In 1900 she traveled alone to the gold rush camps of Alaska in search of her favorite brother Raymond Robins whom she feared was lost in the Yukon. After a long and arduous journey, she located Raymond in Nome. She shared his life in wild and lawless Alaska throughout the summer of 1900. Her adventures were not without cost – the typhoid fever she contracted at that time compromised her health for the rest of her life. Robins's tales about Alaska provided material for a number of articles she sent on to London for publication. Her best selling book, The Magnetic North, is an account of her experiences, as is The Alaska-Klondike Diary of Elizabeth Robins.

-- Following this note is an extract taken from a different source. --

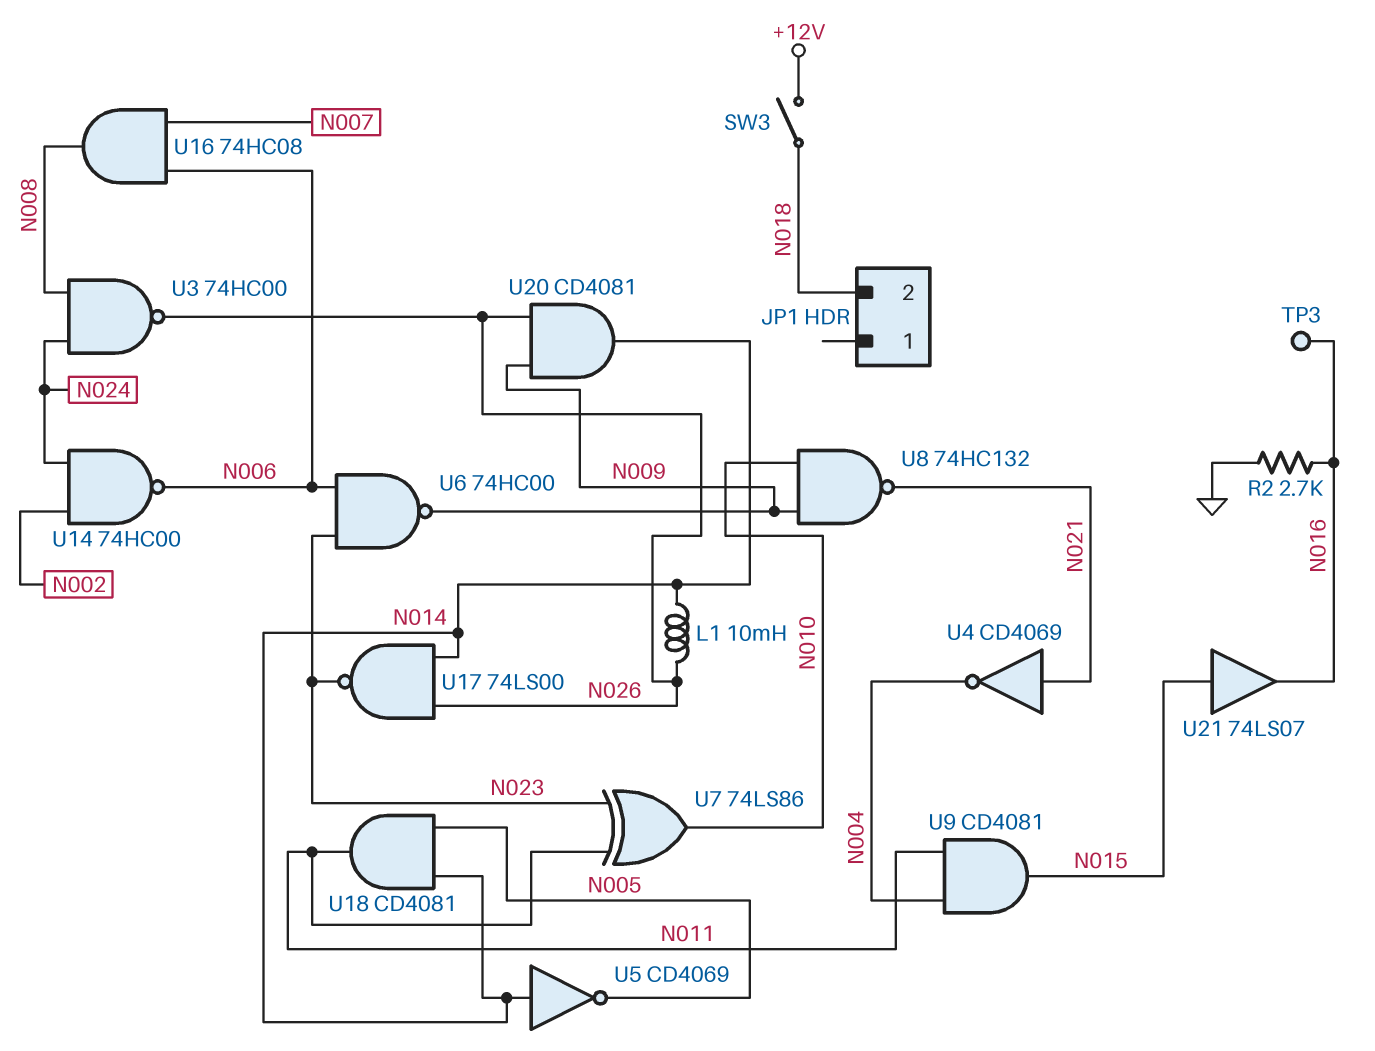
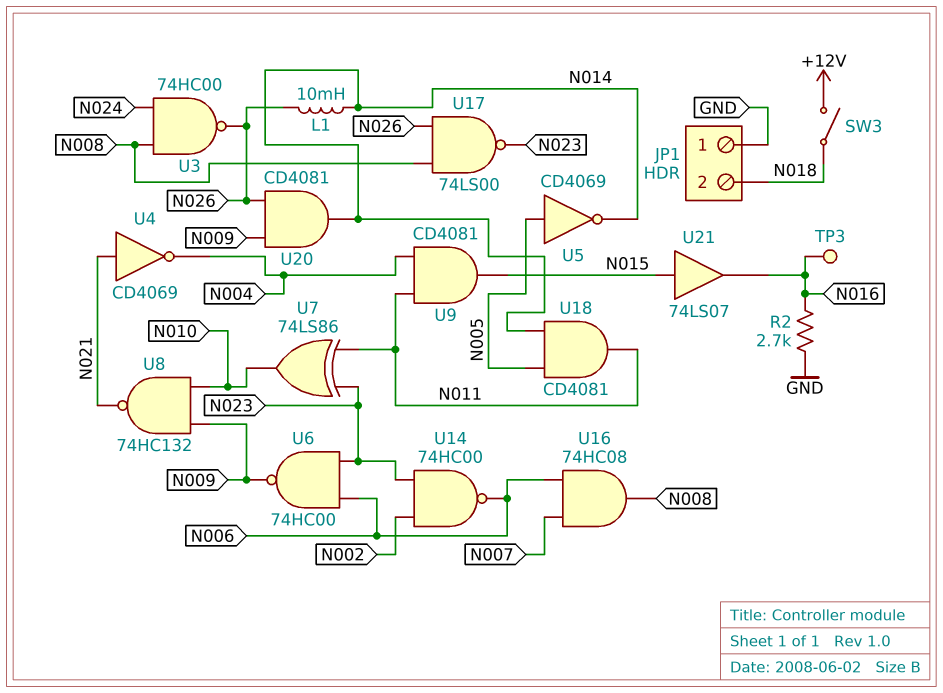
JP1 pin 1: none -> GND
U5: NOT CD4069 (in N014, out N005) -> NOT CD4069 (in N005, out N014)
U14: NAND 74HC00 (in N002, in N024, out N006) -> NAND 74HC00 (in N002, in N023, out N006)
U17: NAND 74LS00 (in N014, in N026, out N023) -> NAND 74LS00 (in N008, in N026, out N023)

Although she rejected her father's plans for her to be educated as a doctor, she retained a strong interest in medicine. In 1909 she met Octavia Wilberforce, a young woman whose fervent desire to study medicine was thwarted by a family that felt intellectualism and professional careers were 'unsexing' for women. When Wilberforce's father not only refused to pay for her studies, but disinherited her for pursuing them, Robins and other friends provided financial and moral support until she became a physician. While some have conjectured that Robins and Wilberforce were romantically involved, such insinuation has never been supported by the considerable scholarly material available about both women, nor is it born out in their own copious written material. All evidence points to Robins and Wilberforce enjoying a relationship much like that of mother and daughter. In her declining years she developed a friendship with Virginia and Leonard Woolf. Dr Wilberforce, the great-granddaughter of William Wilberforce, the British emancipator of slaves, looked after Robins until her death in 1952, just months shy of her 90th birthday.
There was no law in Britain governing adoption until 1926. Well-known single women adopted babies, including Christabel Pankhurst, Emmeline Pankhurst and Elizabeth Robins. Elizabeth Blackwell and Frances Power Cobbe are examples among earlier feminists.